I’m sure you have seen lists of “superfoods” here and there in the media. They usually make headlines because someone is claiming that the foods on their list will prevent (and sometime treat) conditions like high blood pressure, high cholesterol, heart disease, and overweight. But what about people with diabetes--where is our list of superfoods?
The ADA's List of Superfoods
Well, never fear, because now the American Diabetes Association has released its own list of the top-10 diabetes superfoods. What I like about this list is that all the foods on it have a low glycemic index (GI), which will make them easy to fit into your meal plans. I also like that the ADA's top-10 list isn’t restricted just to individual foods. The list features a few specific foods, of course, but most of these superfoods are food groups--which means you can get more variety.
Obviously, some foods are better for us than others--we all know, for example, that fruit is a better snack than a candy bar. One of the benefits of having a superfoods list is that it will get you thinking about how you can include more healthy foods in your own diet.
I am going to list the ADA's top 10, and then give my tips on how to use them in your diet.
Beans. Beans, such as kidneys, pintos, lentils, and red or black beans, make a great meat substitute. Try making black-bean “burgers,” pasta with lentil sauce (instead of meat sauce), or a ground-bean dip like hummus.
Dark green, leafy vegetables. A spinach salad makes a great addition to any meal. And for more variety, try some different greens in your salads. Also try adding kale or collard greens to soups, casserole dishes, rice, or even a smoothie.
Citrus fruits. We have so many fruits to choose from, but try to eat at least one citrus fruit each day.
Sweet potatoes. Sweet potatoes always make a good substitute for white potatoes because they have a lower glycemic index. Add sweet potatoes to meals, or mix mashed sweet potatoes into the goodies you bake. I even add mashed sweet potatoes to my kids oatmeal, waffles--and macaroni and cheese.
Berries. It’s so easy to add fresh or frozen berries to everything, from hot cereal to a salad. And of course, they make great snacks, too.
Tomatoes. Tomatoes are so versatile. I like to cook them up on the stove into homemade tomato sauce, which I then use with pasta and homemade pizzas. The second ingredient in most store-bought pasta sauces is high-fructose corn syrup, so make your own and avoid the extra carbs and calories. ]
Fish high in omega-3 fatty acids. Salmon, mackerel, lake trout, herring, sardines, and albacore tuna are all fatty fish that are high in omega-3 fatty acids. Omega-3 fatty acids can help you lower triglycerides and increase HDL (good cholesterol)--2 substances found in the bloodstream whose levels are often out of balance in people with diabetes.

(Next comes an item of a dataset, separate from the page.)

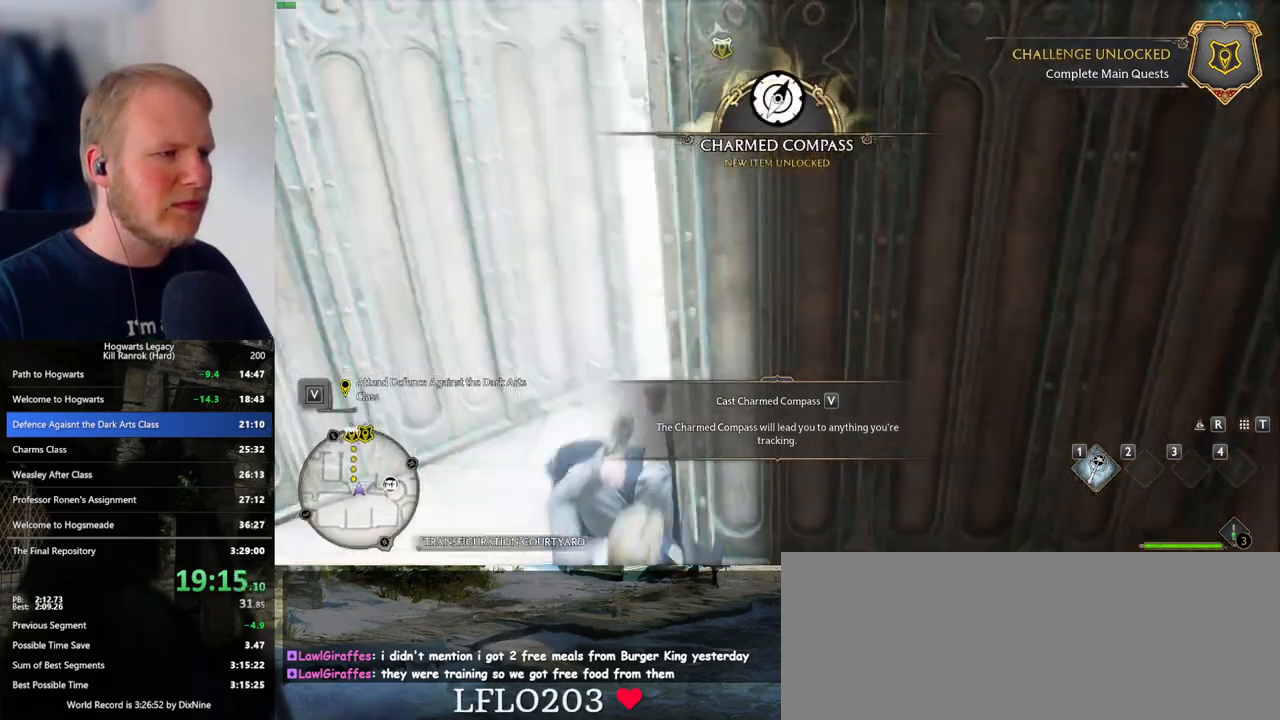
{"keys": ["w"], "mouse": [], "events": [[100, "a", "up"]]}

Whole grains. The first step to getting more whole grains into your diet is to trade out any baked goods made from white flour and exchange them for whole-wheat foods. If you've already done that, start to think about using more unprocessed, whole grains such as barley, wild rice, rolled oats, quinoa, and bulgur.
Nuts. These make a great snack because they're low in carbs and high in protein and healthy fats. Nuts, however, are not a low-calorie food, so watch portion sizes. Think about eating 1 ounce of nuts; then read the food label to determine how many nuts make up an ounce.
Fat-free milk and yogurt. Milk and yogurt make great snacks, too. And be sure to try Greek yogurt, which provides significantly more protein. Both Greek and American yogurts contain probiotics, which are good for the health of our digestive systems.